### [SOURCE DATA]
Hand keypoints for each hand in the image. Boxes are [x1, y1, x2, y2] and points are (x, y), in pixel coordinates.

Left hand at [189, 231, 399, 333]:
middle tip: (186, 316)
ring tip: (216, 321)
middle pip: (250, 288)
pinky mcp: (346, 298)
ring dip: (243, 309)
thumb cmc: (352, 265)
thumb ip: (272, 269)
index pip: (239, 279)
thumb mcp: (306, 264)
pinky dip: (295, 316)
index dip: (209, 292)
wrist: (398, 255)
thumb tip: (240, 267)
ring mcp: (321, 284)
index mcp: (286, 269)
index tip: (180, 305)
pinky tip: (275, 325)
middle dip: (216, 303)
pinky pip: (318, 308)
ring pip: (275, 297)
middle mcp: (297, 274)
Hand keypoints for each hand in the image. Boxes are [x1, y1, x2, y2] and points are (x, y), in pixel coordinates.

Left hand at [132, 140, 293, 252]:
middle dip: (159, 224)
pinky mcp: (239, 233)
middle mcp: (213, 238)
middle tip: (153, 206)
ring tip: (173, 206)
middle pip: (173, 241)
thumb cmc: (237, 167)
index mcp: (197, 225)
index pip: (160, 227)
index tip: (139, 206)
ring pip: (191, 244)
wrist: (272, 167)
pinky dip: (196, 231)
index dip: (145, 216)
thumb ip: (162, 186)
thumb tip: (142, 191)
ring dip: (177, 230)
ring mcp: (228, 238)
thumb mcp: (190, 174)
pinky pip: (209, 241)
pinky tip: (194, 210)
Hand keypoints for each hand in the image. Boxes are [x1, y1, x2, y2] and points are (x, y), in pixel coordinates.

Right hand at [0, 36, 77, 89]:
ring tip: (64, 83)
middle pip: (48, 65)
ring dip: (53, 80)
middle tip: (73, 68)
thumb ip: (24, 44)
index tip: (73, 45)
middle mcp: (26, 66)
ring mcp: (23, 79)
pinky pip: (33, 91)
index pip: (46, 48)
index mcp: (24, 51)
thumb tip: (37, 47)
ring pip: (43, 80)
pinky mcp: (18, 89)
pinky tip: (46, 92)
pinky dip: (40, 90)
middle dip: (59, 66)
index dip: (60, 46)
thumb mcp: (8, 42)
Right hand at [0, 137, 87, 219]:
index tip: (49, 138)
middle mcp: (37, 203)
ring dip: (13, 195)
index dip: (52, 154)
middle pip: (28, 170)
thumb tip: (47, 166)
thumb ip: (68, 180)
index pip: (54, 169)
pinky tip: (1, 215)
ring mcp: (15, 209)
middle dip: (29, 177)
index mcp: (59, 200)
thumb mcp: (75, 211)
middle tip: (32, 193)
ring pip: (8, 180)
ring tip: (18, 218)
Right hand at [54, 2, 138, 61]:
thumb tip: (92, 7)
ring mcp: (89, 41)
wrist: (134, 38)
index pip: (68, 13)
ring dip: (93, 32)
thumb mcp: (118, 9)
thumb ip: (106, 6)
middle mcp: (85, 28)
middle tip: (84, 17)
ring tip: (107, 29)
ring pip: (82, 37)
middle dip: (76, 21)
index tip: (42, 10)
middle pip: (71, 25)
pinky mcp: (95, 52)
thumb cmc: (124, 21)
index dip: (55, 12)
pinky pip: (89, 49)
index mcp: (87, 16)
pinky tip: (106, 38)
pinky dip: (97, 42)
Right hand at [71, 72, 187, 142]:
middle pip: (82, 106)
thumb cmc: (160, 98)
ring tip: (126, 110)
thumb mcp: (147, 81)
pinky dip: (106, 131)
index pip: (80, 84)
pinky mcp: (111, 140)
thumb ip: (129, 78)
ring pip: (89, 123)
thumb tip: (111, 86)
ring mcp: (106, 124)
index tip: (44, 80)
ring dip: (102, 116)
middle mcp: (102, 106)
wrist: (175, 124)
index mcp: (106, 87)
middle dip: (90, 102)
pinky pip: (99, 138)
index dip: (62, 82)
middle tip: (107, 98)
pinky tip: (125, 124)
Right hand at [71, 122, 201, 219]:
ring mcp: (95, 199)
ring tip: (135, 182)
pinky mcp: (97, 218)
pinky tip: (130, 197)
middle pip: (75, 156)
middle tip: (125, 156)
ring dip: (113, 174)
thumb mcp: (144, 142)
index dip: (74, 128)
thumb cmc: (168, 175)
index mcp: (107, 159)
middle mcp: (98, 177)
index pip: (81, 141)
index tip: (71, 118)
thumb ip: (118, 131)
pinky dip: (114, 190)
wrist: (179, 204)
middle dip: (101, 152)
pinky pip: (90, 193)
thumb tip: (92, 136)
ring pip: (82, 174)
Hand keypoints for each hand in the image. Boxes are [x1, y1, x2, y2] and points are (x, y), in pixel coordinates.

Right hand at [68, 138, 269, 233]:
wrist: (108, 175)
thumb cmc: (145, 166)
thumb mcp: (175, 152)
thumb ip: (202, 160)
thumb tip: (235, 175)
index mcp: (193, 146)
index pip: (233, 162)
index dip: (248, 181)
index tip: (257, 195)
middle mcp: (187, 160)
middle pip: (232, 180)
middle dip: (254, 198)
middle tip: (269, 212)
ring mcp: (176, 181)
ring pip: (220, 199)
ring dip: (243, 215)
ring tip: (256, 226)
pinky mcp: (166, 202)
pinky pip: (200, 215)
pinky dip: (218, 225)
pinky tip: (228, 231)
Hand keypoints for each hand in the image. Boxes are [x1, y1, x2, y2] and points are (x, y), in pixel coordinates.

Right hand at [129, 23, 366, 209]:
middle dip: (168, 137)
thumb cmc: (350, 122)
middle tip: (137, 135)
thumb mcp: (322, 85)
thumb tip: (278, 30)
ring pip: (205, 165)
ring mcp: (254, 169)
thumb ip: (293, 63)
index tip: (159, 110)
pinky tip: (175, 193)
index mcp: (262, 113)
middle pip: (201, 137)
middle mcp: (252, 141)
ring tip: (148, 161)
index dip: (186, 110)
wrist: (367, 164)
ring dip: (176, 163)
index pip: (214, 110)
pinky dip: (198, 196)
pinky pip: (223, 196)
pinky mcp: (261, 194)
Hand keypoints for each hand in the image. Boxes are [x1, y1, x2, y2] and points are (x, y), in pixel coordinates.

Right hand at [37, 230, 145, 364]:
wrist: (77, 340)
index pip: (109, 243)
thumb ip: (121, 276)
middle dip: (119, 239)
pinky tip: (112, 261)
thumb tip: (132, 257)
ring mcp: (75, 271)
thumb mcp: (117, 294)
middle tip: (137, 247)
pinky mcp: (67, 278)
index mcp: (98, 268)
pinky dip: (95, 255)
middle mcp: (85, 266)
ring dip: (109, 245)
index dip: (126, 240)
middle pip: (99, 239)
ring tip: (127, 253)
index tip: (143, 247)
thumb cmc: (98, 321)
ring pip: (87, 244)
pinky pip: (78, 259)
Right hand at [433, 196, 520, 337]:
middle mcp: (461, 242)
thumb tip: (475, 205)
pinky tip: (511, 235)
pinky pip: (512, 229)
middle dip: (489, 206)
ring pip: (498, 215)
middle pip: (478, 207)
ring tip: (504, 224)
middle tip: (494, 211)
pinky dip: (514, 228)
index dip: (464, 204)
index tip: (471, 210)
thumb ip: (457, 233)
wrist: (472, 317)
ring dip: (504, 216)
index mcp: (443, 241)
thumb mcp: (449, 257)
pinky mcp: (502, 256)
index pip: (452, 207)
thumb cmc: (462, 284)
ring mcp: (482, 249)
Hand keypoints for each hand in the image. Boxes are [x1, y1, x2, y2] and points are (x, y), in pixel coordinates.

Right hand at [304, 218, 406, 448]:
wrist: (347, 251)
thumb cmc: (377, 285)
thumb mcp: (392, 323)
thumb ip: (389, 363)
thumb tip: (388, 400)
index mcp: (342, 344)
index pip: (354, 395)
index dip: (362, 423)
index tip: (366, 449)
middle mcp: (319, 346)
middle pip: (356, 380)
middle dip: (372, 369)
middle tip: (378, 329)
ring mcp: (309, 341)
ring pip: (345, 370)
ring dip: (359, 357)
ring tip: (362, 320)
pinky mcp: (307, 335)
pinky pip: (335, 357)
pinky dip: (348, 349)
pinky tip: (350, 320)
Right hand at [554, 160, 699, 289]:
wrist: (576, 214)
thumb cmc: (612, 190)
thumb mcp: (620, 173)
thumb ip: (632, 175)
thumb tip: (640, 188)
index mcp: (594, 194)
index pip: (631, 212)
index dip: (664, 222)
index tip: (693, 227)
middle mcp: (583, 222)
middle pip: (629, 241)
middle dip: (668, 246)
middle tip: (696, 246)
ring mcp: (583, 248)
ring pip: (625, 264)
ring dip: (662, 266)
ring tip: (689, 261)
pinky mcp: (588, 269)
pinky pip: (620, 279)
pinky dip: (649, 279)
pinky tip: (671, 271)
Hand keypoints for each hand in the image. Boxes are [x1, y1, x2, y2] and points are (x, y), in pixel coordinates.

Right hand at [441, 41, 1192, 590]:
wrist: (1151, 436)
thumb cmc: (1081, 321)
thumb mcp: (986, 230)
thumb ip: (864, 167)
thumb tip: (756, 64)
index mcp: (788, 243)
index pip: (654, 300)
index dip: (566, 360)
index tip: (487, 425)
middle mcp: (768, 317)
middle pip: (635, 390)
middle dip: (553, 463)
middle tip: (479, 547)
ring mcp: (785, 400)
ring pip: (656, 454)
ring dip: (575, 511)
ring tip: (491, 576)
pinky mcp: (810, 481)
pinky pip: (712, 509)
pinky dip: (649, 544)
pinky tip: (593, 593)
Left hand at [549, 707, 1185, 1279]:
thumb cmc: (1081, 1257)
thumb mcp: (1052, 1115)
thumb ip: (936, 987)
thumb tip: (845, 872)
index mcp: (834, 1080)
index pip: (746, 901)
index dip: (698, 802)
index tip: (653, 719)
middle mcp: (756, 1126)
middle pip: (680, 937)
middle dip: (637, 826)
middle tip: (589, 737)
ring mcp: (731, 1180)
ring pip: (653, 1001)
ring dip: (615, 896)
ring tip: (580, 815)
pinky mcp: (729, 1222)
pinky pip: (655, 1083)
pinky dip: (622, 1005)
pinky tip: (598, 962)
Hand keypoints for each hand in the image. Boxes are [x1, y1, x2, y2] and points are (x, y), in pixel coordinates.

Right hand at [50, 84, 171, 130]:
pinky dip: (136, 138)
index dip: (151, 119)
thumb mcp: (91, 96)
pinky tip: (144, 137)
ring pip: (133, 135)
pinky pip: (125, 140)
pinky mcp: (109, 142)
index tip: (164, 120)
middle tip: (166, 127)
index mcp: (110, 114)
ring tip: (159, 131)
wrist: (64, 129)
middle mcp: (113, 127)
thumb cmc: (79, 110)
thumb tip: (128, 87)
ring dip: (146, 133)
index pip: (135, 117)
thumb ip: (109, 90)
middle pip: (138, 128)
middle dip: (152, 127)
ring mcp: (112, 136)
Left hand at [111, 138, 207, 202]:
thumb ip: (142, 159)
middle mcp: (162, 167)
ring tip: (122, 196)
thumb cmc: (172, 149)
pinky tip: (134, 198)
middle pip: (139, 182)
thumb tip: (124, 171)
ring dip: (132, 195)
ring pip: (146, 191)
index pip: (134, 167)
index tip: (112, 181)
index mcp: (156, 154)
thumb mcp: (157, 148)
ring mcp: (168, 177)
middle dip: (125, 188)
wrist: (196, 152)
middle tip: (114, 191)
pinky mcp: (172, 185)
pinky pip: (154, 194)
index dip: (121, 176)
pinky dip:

### [PROBLEM]
Reproduce word for word the material above, starting with the line that has "thumb ip: (272, 269)" and stopping after the line that has "middle mcp: (297, 274)".

### [RESULT]
thumb ip: (272, 269)
index pip: (239, 279)
thumb mcp: (306, 264)
pinky dip: (295, 316)
index dip: (209, 292)
wrist: (398, 255)
thumb tip: (240, 267)
ring mcp: (321, 284)
index mcp: (286, 269)
index tip: (180, 305)
pinky tip: (275, 325)
middle dip: (216, 303)
pinky pip: (318, 308)
ring pip: (275, 297)
middle mcp: (297, 274)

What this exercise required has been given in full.